Again, there is a lot of services we can use to deploy our code, and expose it to the whole world. In the following example, we will deploy our app to Heroku. It is a cloud platform as a service (PaaS) that allows applications to be hosted on the cloud. With a few limitations, Heroku has been offering free tier for smaller applications. Their pricing plan will change at the end of the November 2022, so for purposes of the DS Academy 2022, we can still benefit from the current pricing plan. Within the free plan, we are able to connect Heroku directly to our GitHub repository, and deploy code from there.
The following manual describes what needs to be done for deploying the API service, not web app.
Setup GitHub repository#
At the beginning, we need to set up the public GitHub repository, and push our application scripts into it.
Create public GitHub repository.
Based on the example repository, create the following files needed for the deployment.
api.py
The file with the API logic - model loading, parameters definition, user input checks, and logic of returning the results.
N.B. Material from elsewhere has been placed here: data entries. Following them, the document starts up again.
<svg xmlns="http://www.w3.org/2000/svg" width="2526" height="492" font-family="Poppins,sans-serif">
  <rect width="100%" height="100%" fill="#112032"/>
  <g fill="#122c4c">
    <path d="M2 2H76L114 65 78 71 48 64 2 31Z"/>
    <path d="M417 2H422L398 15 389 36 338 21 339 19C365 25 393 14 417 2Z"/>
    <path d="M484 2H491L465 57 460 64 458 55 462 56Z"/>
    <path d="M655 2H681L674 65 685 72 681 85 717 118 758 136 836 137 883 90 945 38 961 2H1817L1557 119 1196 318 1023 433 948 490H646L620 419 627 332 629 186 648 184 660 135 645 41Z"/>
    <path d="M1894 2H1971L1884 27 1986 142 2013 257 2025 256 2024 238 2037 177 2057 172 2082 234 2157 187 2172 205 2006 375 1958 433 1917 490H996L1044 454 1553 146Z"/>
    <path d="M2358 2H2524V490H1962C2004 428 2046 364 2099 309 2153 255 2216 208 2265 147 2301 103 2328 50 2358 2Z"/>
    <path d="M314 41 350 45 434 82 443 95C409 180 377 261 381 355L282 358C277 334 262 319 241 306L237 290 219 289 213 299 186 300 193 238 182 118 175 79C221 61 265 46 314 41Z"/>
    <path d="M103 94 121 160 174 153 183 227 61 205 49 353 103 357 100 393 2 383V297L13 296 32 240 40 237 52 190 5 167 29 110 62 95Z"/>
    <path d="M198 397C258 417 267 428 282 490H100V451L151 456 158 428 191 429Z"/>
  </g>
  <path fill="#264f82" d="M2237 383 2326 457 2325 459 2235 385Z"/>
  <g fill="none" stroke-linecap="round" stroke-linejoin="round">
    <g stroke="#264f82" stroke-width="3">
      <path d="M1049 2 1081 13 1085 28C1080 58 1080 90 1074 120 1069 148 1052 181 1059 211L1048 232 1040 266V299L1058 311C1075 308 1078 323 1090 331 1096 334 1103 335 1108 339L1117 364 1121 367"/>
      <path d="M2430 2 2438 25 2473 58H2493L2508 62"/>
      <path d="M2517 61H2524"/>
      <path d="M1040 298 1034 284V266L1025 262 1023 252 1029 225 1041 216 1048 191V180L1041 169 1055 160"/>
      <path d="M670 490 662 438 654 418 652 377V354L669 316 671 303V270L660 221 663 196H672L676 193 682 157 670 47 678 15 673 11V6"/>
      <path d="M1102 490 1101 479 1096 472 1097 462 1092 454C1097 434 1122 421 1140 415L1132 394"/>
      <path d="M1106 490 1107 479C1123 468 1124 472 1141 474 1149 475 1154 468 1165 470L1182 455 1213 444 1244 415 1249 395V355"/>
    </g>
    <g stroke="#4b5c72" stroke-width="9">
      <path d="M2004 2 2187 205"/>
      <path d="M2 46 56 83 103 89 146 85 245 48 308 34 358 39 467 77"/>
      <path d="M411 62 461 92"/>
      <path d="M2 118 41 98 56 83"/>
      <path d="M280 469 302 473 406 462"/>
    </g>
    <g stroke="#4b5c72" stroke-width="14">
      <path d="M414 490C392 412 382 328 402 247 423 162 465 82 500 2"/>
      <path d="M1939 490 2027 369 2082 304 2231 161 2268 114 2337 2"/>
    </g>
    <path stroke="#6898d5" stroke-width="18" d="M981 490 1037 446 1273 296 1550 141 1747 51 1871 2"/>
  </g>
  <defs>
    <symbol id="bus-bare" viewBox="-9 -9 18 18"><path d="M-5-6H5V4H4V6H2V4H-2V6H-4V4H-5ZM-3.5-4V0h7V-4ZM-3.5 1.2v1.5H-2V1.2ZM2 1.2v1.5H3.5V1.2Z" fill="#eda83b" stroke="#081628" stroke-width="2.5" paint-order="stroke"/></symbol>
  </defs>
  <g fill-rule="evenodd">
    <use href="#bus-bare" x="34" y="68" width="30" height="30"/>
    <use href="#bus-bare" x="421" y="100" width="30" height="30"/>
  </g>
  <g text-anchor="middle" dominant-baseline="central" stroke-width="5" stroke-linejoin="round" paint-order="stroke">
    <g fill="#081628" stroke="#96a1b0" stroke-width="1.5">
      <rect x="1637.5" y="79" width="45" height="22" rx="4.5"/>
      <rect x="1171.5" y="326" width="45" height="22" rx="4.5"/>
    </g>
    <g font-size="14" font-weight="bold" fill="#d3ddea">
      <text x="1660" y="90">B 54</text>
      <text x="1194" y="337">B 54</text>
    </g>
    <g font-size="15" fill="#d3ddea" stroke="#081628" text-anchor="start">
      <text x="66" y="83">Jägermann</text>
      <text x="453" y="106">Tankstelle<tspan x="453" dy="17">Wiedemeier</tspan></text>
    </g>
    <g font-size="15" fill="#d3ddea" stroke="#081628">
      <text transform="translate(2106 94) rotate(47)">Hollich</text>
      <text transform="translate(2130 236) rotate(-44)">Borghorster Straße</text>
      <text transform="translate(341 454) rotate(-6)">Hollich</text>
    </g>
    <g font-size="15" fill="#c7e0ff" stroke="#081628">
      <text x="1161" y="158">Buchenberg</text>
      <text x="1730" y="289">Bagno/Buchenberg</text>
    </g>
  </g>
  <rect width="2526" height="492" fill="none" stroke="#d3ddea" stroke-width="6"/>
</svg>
It is not necessary to stick to the file name, but it is used on other spots, so if changed, it needs to be changed accordingly elsewhere.
Dockerfile
As stated before, this is the file used for defining docker image. It is necessary for deployment to Heroku.
requirements.txt
File with python dependencies list. These dependencies are installed into docker image that is deployed to Heroku. Be aware of listing everything you need! On the other hand, there is a memory limit of 512 MB per application, so list only the necessary libraries!
heroku.yml
Heroku specific file which is used for deployment using docker.
Setup Heroku account & app#
In the second phase, we can go to Heroku web UI, and set up the deployment process for our appliaction.
Go to Heroku website, and create an account for free.
Install Heroku CLI and log in to your Heroku account:
heroku login
.In the Heroku web UI, create an app.
Choose the unique name.
Add your app into Europe region.
In the Heroku web UI, integrate the app with GitHub repository.
In the Heroku CLI, set stack for the project to container:
heroku stack:set container -a=<name of the app>
.In the Heroku web UI, ror the first time, manually deploy your
master
branch by clicking on “Deploy” button in according application section.In the Heroku web UI, click “View” button to open the new tab with your app running.
Now, we should be ready for the final presentation!